• _Problem description_: Revise all the items below by swapping "pose line" for "extrinsics line" and changing nothing else. Leave the pictures out of your answer.

[[ Records supplied, beginning ]]

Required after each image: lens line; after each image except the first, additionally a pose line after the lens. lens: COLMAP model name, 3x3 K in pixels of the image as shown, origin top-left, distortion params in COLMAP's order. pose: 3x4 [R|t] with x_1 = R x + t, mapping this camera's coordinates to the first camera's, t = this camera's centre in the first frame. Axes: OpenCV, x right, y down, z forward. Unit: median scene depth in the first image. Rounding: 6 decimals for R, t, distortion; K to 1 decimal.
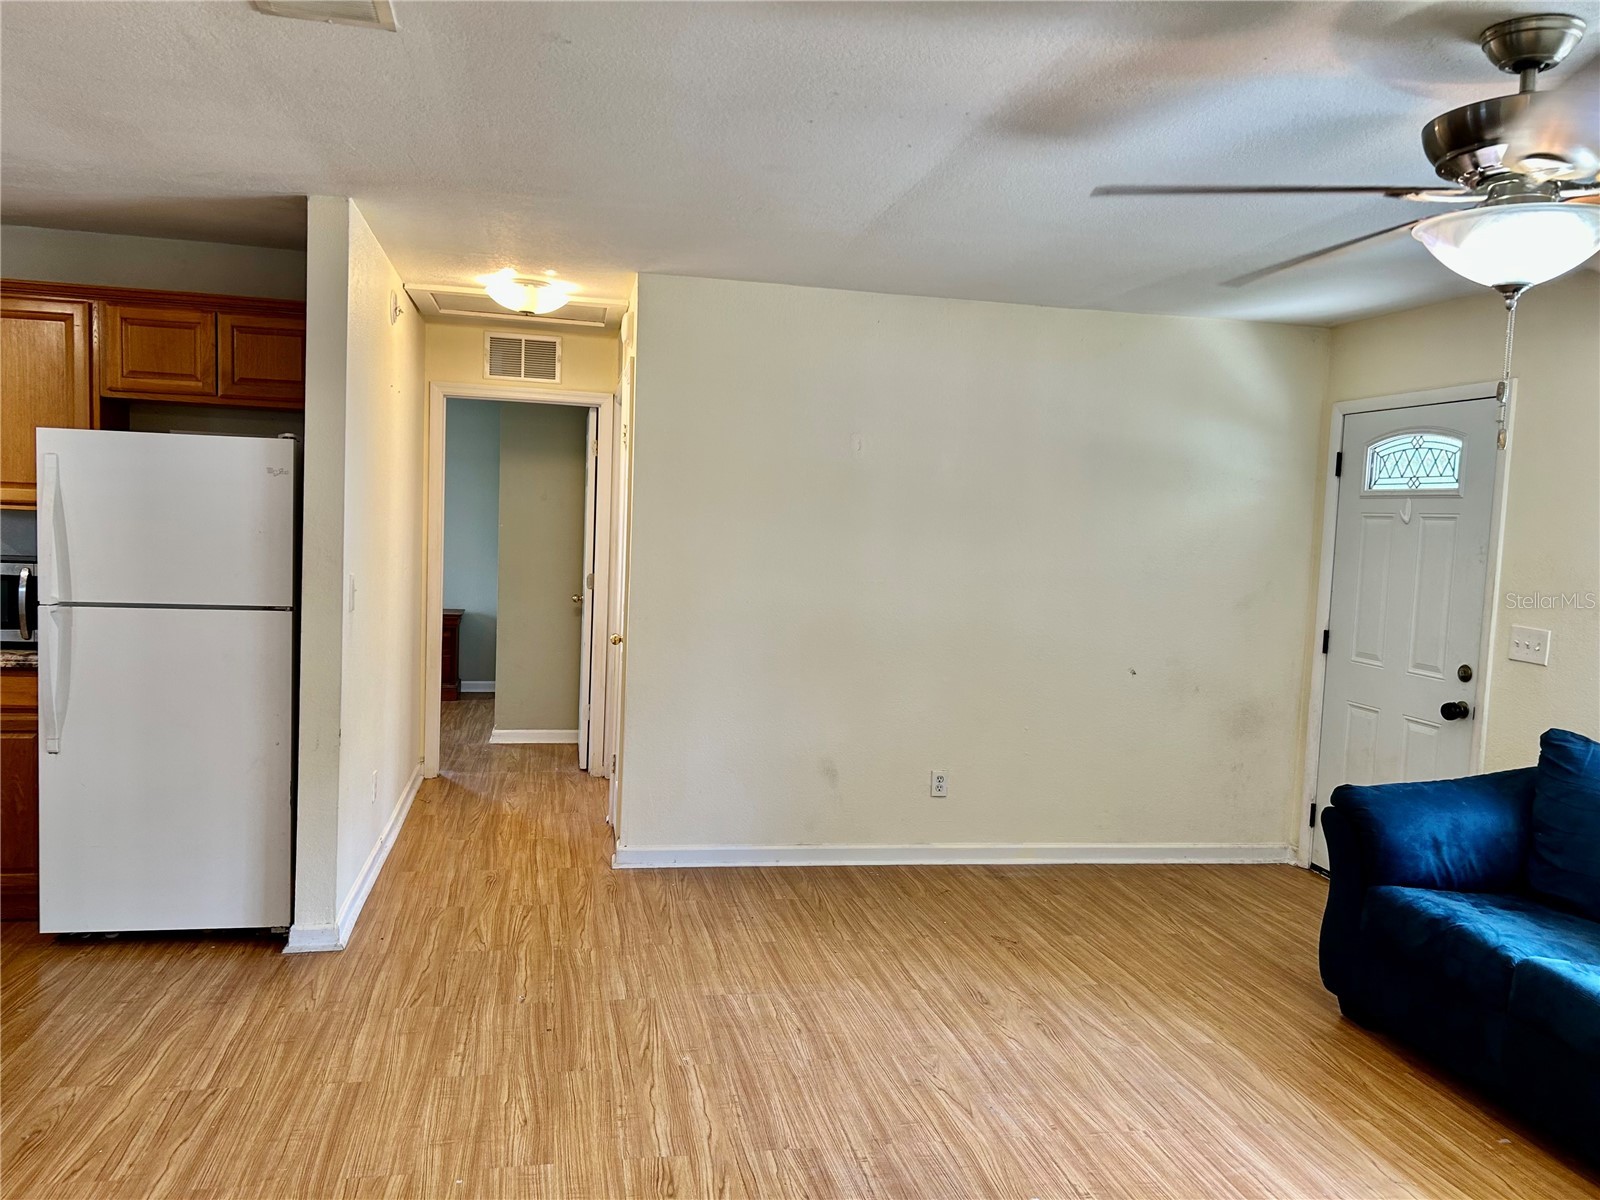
lens RADIAL K [[1212.2, 0, 794.2], [0, 1212.2, 615.1], [0, 0, 1]] dist [0.063118, -0.057986]
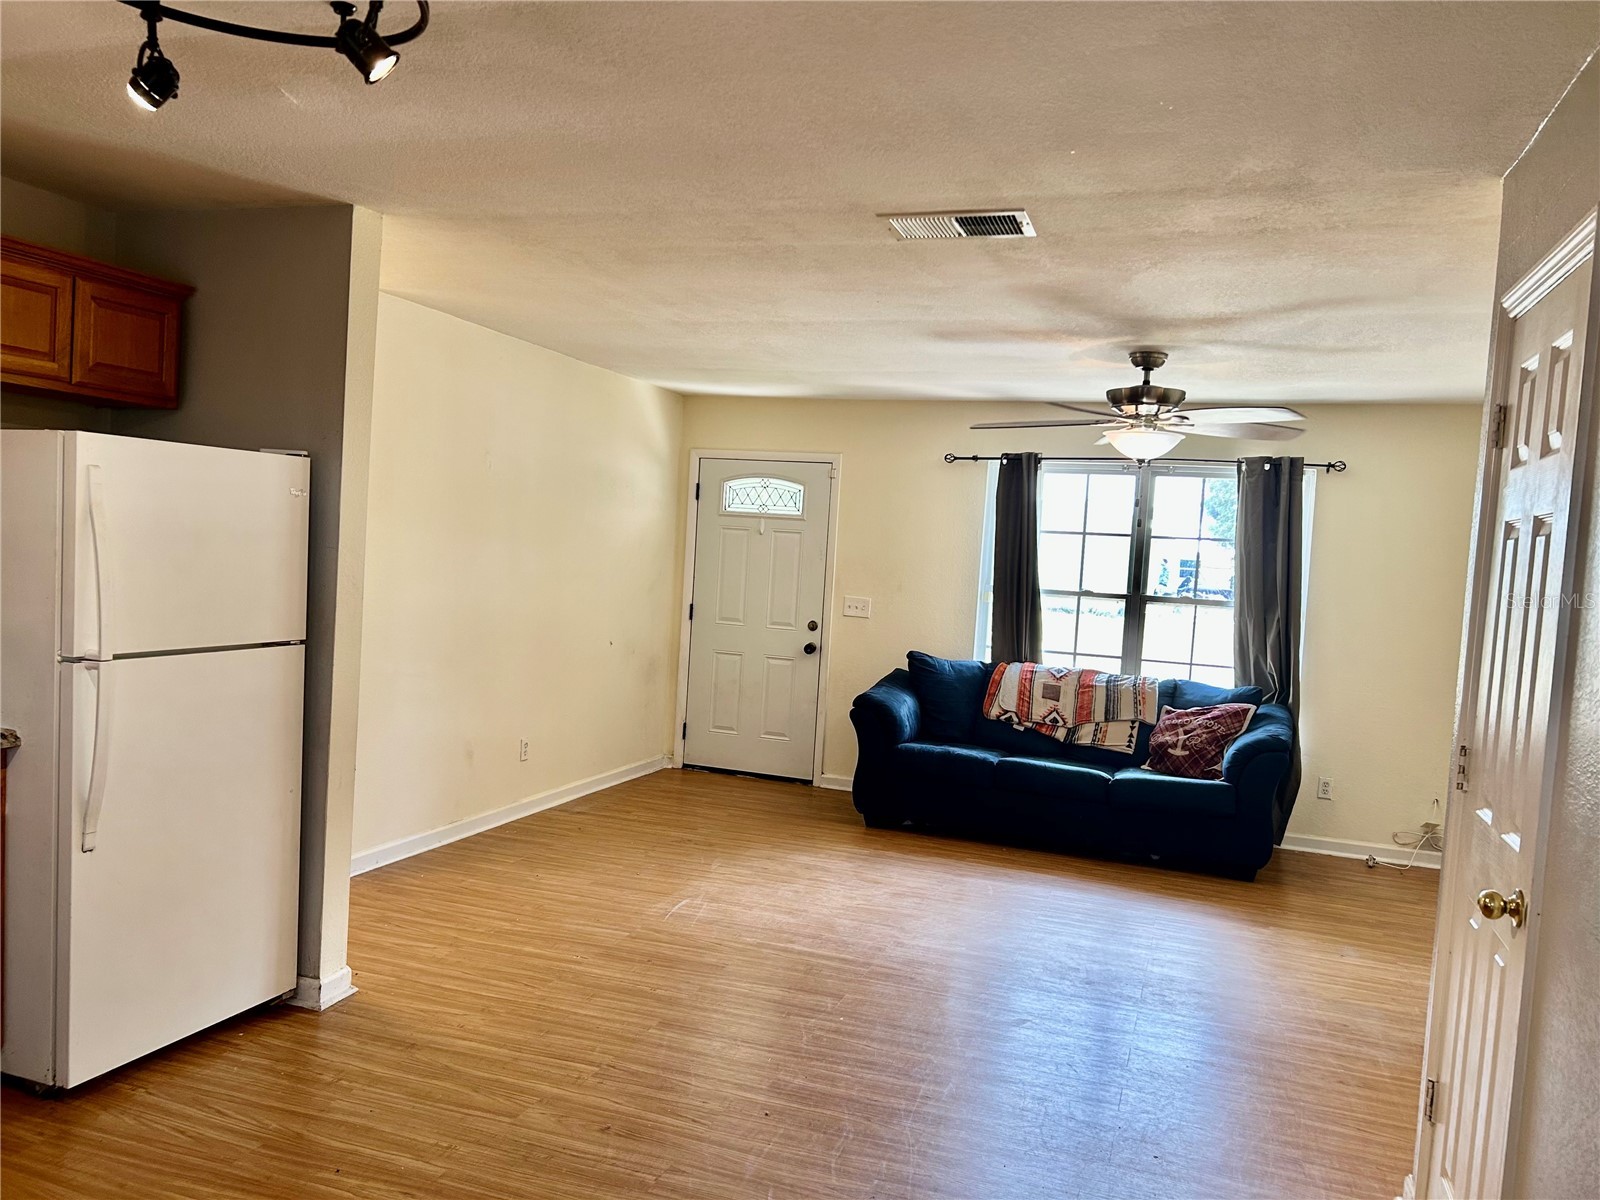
lens RADIAL K [[1204.4, 0, 807.3], [0, 1204.4, 620.0], [0, 0, 1]] dist [0.096672, -0.094347]
pose [[0.497585, -0.064580, 0.865008, -0.998754], [0.032185, 0.997913, 0.055989, -0.059806], [-0.866818, -0.000019, 0.498625, 0.211516]]
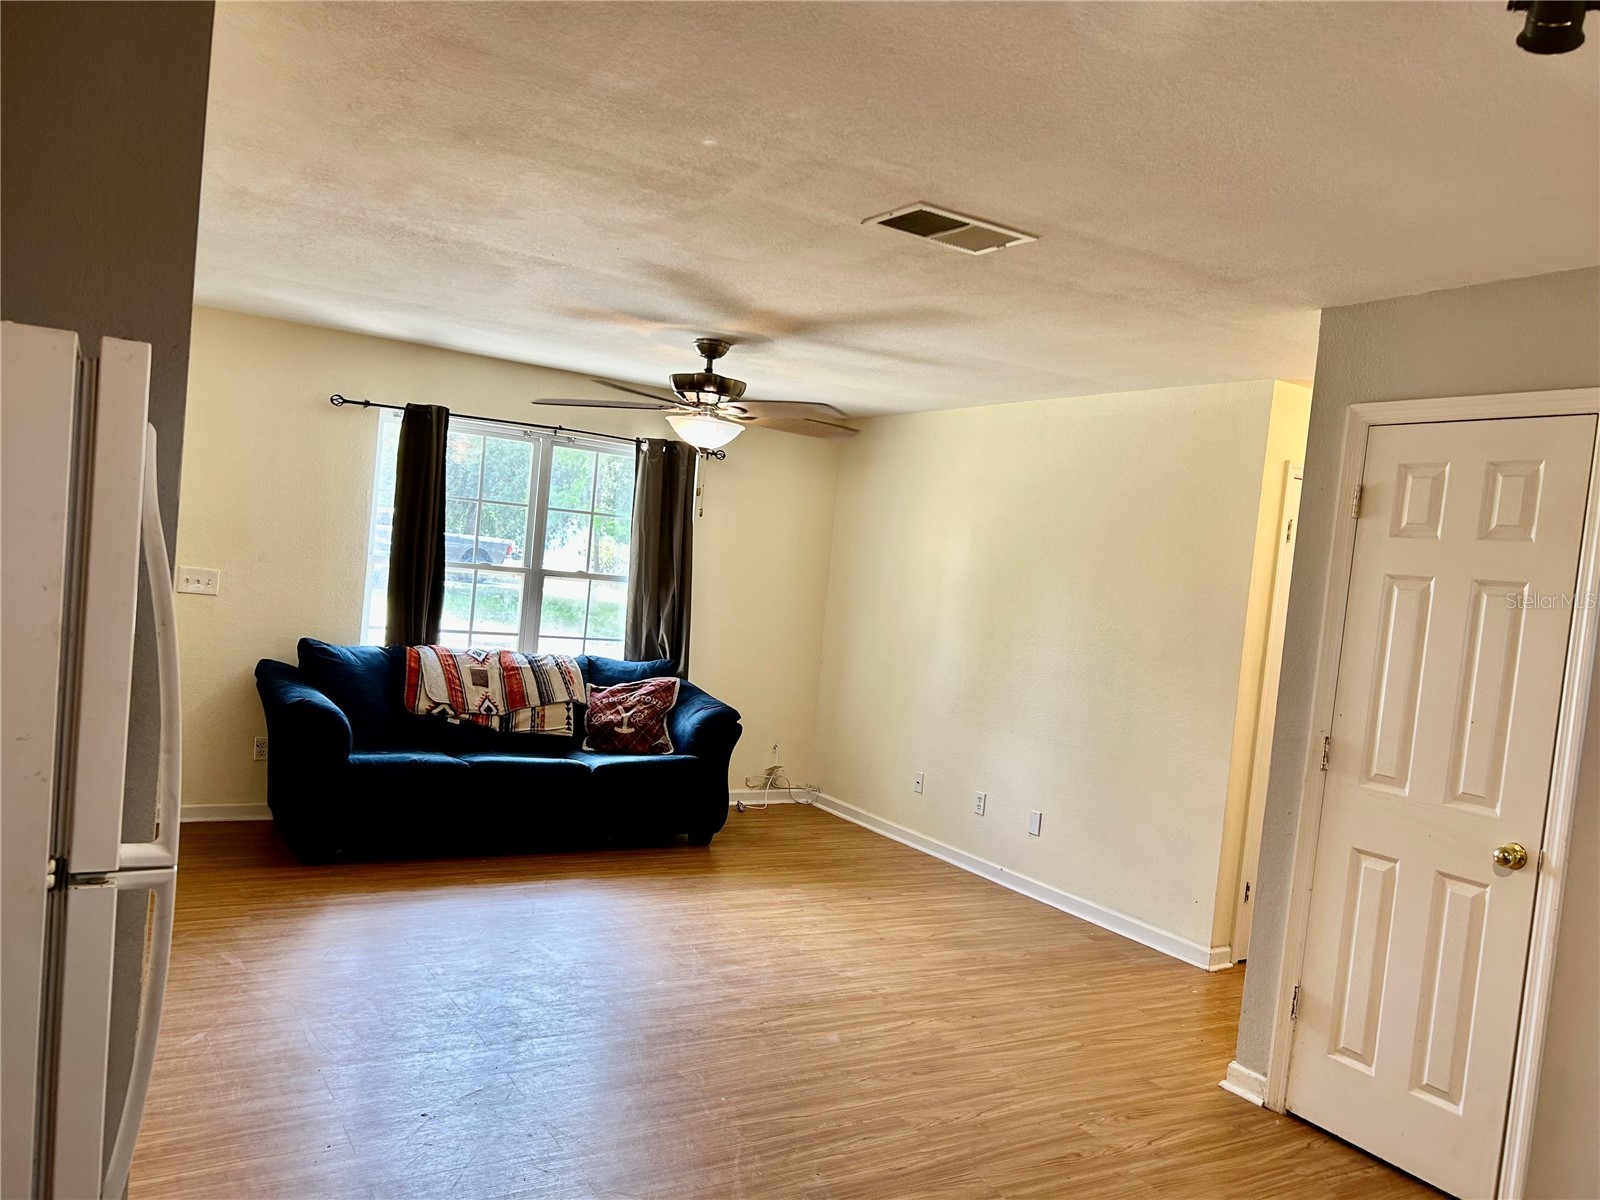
lens RADIAL K [[1204.4, 0, 807.3], [0, 1204.4, 620.0], [0, 0, 1]] dist [0.096672, -0.094347]
pose [[-0.346969, -0.119960, 0.930173, -0.938141], [-0.034195, 0.992745, 0.115274, -0.117087], [-0.937253, 0.008189, -0.348554, 0.897529]]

[[ Records supplied, end ]]

• _Task answer_:
Required after each image: lens line; after each image except the first, additionally a extrinsics line after the lens. lens: COLMAP model name, 3x3 K in pixels of the image as shown, origin top-left, distortion params in COLMAP's order. pose: 3x4 [R|t] with x_1 = R x + t, mapping this camera's coordinates to the first camera's, t = this camera's centre in the first frame. Axes: OpenCV, x right, y down, z forward. Unit: median scene depth in the first image. Rounding: 6 decimals for R, t, distortion; K to 1 decimal.
lens RADIAL K [[1212.2, 0, 794.2], [0, 1212.2, 615.1], [0, 0, 1]] dist [0.063118, -0.057986]
lens RADIAL K [[1204.4, 0, 807.3], [0, 1204.4, 620.0], [0, 0, 1]] dist [0.096672, -0.094347]
pose [[0.497585, -0.064580, 0.865008, -0.998754], [0.032185, 0.997913, 0.055989, -0.059806], [-0.866818, -0.000019, 0.498625, 0.211516]]
lens RADIAL K [[1204.4, 0, 807.3], [0, 1204.4, 620.0], [0, 0, 1]] dist [0.096672, -0.094347]
pose [[-0.346969, -0.119960, 0.930173, -0.938141], [-0.034195, 0.992745, 0.115274, -0.117087], [-0.937253, 0.008189, -0.348554, 0.897529]]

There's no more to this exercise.